Goal =>
Starting with the line that contains "class: Pinopsida" and going on through the end of the items, write those lines out again with "common name" switched to "vernacular name" and everything else unchanged. Leave the pictures out of your answer.

· · ·

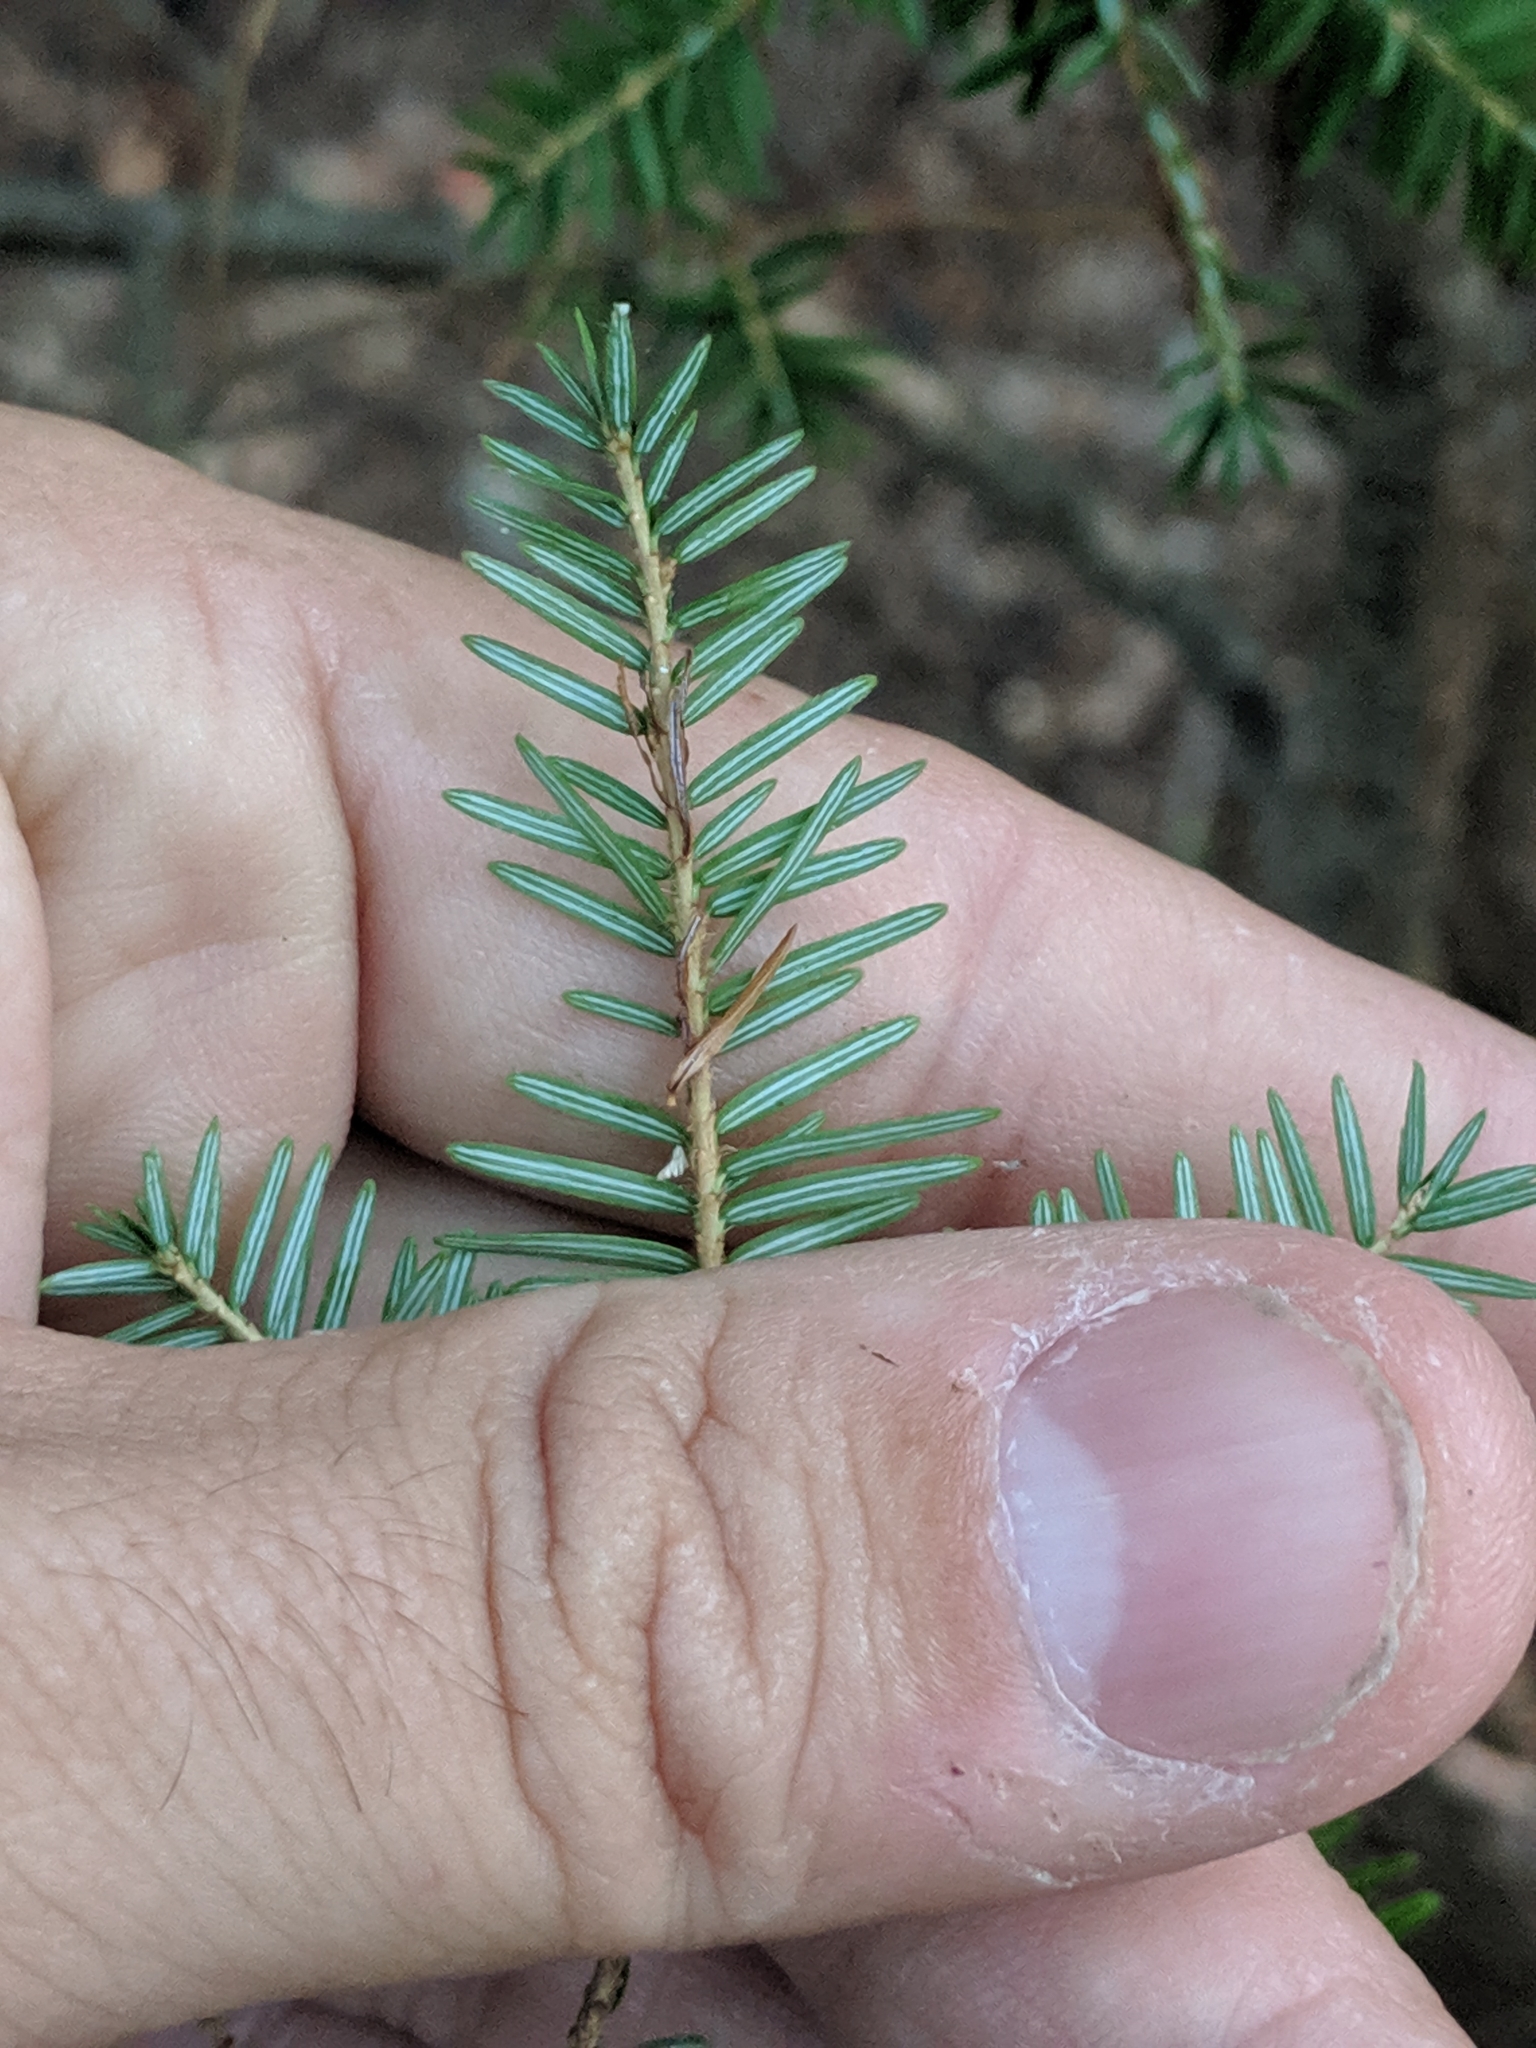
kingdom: Plantae
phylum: Tracheophyta
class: Pinopsida
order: Pinales
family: Pinaceae
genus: Tsuga
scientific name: Tsuga canadensis
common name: Eastern hemlock
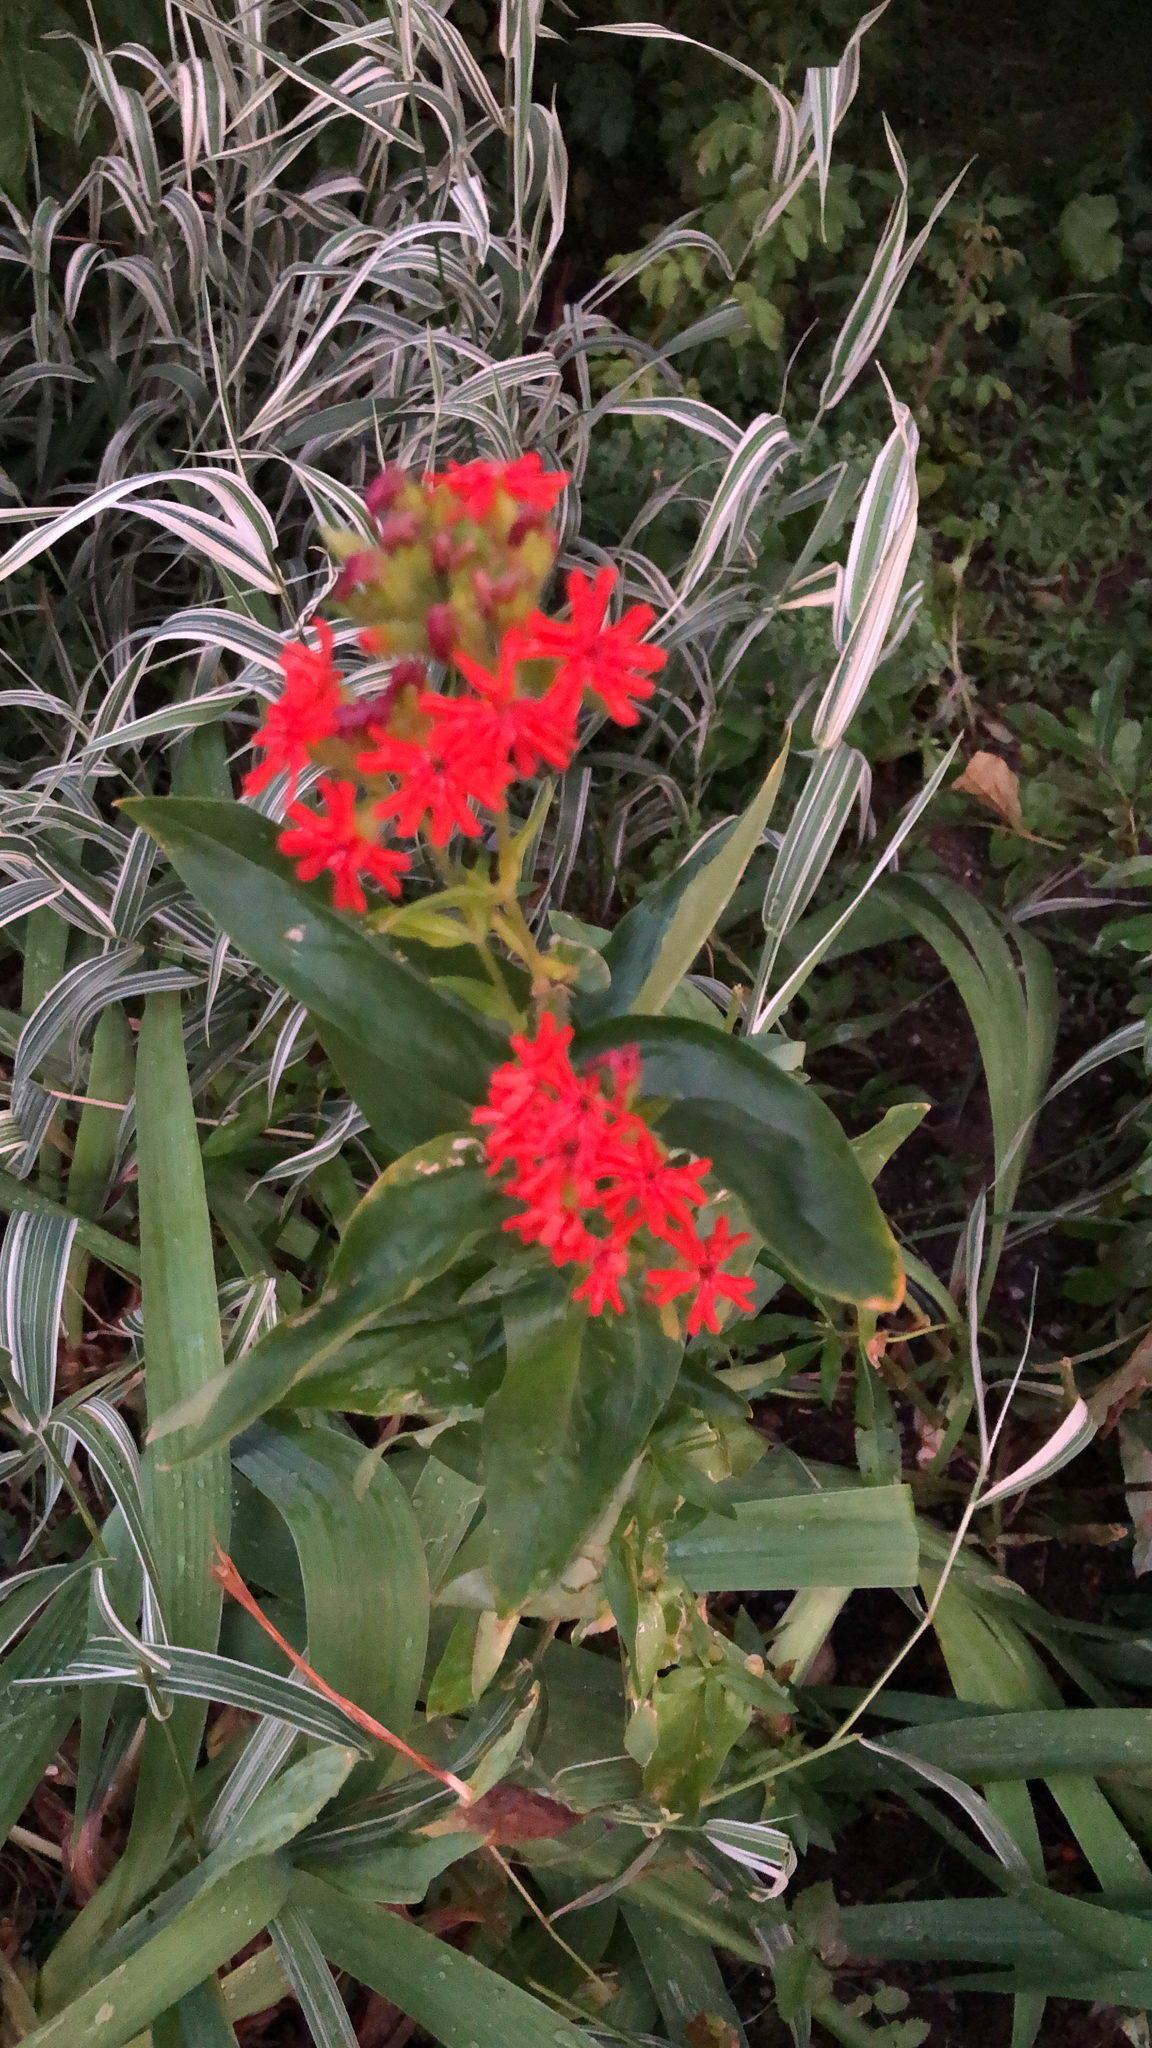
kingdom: Plantae
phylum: Tracheophyta
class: Magnoliopsida
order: Caryophyllales
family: Caryophyllaceae
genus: Silene
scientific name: Silene chalcedonica
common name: Maltese-cross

· · ·

Written solution =>
class: Pinopsida
order: Pinales
family: Pinaceae
genus: Tsuga
scientific name: Tsuga canadensis
vernacular name: Eastern hemlock
kingdom: Plantae
phylum: Tracheophyta
class: Magnoliopsida
order: Caryophyllales
family: Caryophyllaceae
genus: Silene
scientific name: Silene chalcedonica
vernacular name: Maltese-cross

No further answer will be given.